My LSM tree was slower than a B-tree. Then I profiled it
3 days ago
- #LSM Tree
- #Performance Optimization
- #Database Engineering
- The author built an LSM tree in Go to understand storage engines like RocksDB, but it was initially slower than a B-tree, with only 250,000 writes per second.
- B-trees slow down on write-heavy workloads due to random writes, while LSM trees avoid this by writing to an in-memory MemTable first and then performing sequential writes to disk.
- Profiling revealed bottlenecks: the write syscall (34% CPU), garbage collection and sorting (48% CPU). Fixes included memory-mapping the WAL to reduce syscalls and using a streaming k-way merge to eliminate large allocations and sorting.
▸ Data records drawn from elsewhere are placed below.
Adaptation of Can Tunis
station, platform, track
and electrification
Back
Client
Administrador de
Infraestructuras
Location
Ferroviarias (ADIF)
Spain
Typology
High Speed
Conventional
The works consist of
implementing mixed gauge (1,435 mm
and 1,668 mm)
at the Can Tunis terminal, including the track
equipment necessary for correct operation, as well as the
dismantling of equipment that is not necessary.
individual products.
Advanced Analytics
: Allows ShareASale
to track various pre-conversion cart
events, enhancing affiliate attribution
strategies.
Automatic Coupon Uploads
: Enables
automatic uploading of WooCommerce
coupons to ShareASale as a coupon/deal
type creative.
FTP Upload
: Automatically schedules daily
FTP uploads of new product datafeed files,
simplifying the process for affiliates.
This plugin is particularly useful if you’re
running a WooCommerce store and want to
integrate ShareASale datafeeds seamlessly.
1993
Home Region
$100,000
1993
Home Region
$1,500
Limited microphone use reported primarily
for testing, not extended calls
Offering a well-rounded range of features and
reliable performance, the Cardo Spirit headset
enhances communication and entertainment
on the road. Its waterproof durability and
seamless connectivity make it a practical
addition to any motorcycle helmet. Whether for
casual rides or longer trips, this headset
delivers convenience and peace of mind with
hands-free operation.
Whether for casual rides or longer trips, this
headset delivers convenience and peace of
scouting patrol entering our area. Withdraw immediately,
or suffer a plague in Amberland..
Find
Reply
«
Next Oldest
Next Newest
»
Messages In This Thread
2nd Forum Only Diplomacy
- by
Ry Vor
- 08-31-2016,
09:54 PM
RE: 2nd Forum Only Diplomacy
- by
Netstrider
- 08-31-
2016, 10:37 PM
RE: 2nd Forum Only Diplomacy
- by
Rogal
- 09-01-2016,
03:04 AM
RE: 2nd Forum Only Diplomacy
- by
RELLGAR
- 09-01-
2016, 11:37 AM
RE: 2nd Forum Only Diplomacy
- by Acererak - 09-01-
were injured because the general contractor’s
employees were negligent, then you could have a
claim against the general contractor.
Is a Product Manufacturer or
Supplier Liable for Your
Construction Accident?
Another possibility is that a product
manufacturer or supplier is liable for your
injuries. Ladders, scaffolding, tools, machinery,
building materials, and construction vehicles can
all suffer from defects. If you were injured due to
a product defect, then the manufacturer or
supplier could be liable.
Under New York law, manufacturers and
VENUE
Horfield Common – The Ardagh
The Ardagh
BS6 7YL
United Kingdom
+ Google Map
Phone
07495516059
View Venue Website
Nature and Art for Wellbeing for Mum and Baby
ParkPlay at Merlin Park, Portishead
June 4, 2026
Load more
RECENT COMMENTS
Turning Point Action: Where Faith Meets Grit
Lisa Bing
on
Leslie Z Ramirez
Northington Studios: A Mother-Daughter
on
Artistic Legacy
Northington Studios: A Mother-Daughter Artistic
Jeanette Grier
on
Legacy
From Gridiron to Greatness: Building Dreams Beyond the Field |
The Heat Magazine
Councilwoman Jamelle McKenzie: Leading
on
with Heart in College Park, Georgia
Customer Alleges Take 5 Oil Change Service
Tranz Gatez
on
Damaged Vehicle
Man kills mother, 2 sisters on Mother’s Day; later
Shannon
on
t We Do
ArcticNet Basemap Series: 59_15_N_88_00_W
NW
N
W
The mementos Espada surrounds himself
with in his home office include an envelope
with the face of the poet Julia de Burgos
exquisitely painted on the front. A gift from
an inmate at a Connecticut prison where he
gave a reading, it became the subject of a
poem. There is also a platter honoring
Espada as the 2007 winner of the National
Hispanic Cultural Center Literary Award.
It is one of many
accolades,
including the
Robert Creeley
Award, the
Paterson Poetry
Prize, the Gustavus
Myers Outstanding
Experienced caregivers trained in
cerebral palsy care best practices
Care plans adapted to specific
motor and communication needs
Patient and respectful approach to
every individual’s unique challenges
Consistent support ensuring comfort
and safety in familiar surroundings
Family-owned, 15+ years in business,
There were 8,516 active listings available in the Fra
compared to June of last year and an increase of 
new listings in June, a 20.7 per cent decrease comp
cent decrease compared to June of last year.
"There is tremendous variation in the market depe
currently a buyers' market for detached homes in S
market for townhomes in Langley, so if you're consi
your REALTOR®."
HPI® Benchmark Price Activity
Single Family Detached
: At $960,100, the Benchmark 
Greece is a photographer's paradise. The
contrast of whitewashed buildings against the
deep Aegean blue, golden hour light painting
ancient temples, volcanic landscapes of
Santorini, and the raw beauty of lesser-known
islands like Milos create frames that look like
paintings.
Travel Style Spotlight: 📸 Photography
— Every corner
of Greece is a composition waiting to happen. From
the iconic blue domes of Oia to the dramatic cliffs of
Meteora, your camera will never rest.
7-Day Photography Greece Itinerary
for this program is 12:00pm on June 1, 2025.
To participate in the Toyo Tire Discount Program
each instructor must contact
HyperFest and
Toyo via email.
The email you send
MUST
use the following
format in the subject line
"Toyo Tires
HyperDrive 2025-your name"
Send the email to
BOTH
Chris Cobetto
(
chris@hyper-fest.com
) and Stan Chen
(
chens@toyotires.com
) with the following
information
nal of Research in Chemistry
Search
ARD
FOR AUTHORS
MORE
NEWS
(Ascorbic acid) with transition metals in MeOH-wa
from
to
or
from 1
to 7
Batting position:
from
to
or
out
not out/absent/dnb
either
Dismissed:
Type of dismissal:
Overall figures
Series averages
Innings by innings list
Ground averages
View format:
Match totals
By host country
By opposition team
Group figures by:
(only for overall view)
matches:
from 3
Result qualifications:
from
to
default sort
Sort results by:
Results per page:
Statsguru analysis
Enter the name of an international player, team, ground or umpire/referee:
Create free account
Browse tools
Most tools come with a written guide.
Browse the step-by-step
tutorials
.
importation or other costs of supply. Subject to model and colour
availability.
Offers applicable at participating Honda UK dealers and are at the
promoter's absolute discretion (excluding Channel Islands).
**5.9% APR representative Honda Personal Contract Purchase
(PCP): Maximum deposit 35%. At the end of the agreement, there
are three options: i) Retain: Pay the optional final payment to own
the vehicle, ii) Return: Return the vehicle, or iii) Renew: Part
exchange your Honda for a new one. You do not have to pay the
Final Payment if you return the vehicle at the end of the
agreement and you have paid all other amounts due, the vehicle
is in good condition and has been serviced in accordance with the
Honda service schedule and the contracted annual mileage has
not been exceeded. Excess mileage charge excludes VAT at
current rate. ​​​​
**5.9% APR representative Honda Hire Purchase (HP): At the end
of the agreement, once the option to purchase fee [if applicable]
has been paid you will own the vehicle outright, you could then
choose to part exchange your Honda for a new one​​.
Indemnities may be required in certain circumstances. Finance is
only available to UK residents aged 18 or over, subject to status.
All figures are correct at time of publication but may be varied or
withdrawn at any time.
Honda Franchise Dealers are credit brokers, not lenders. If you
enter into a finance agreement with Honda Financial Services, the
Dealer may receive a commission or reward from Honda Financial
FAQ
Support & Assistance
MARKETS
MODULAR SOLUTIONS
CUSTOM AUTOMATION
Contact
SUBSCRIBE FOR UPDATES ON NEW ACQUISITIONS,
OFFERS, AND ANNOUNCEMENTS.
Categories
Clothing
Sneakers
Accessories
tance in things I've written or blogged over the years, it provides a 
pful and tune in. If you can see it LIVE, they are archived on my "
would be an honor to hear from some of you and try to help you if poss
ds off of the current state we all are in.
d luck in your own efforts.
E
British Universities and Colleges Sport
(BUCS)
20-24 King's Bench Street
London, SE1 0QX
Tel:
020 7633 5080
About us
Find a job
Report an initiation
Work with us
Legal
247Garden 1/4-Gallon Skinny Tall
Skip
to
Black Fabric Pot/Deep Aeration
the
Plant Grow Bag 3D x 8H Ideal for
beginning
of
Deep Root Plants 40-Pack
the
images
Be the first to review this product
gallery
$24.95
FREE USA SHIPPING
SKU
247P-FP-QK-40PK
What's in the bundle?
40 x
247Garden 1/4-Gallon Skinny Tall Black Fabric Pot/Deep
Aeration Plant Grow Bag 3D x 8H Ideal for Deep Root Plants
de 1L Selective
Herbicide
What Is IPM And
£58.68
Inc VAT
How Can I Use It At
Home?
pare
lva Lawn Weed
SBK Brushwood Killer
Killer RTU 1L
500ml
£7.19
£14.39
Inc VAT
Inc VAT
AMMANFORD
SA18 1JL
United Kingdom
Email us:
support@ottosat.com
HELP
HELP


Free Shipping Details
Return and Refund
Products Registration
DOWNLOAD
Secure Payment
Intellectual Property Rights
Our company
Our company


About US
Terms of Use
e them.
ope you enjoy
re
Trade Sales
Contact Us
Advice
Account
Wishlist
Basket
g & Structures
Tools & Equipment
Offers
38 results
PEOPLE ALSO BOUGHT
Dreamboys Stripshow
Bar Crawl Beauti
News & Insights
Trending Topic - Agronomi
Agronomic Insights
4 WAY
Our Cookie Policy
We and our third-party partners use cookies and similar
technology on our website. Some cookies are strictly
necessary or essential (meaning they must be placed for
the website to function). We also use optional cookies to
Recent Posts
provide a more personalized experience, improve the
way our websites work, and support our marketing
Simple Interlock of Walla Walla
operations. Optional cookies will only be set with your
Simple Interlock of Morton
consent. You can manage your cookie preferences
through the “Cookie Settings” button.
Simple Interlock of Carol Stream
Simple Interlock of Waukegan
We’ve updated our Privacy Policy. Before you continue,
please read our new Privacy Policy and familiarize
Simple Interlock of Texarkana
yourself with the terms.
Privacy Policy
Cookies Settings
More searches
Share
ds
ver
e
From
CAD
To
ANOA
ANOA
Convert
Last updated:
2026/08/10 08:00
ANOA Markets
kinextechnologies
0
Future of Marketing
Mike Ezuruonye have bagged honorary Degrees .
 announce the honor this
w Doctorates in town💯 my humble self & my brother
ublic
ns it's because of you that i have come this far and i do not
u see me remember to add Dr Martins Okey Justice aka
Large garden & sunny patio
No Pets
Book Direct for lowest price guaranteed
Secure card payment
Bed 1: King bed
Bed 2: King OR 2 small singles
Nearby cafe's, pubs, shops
- A bug in the bloom filter sizing caused reads to slow down; fixing it by using a correct entry count restored read performance.
- Further optimizations included memory-mapping SSTable files for zero-copy reads, incremental CRC computation, buffered writes, and pre-allocating MemTable capacity.
- The final version achieved 1.98 million sequential writes per second, 5x faster than BoltDB on random writes, but still slower than BadgerDB and BoltDB on reads due to LSM trade-offs.
- Correctness was ensured through tests including key overwrites, crash recovery, and tombstone propagation, all passing with race detection.
- The author emphasized that profiling, not guessing, drove all optimizations, and the bottleneck shifted with each fix, highlighting the importance of measurement in performance tuning.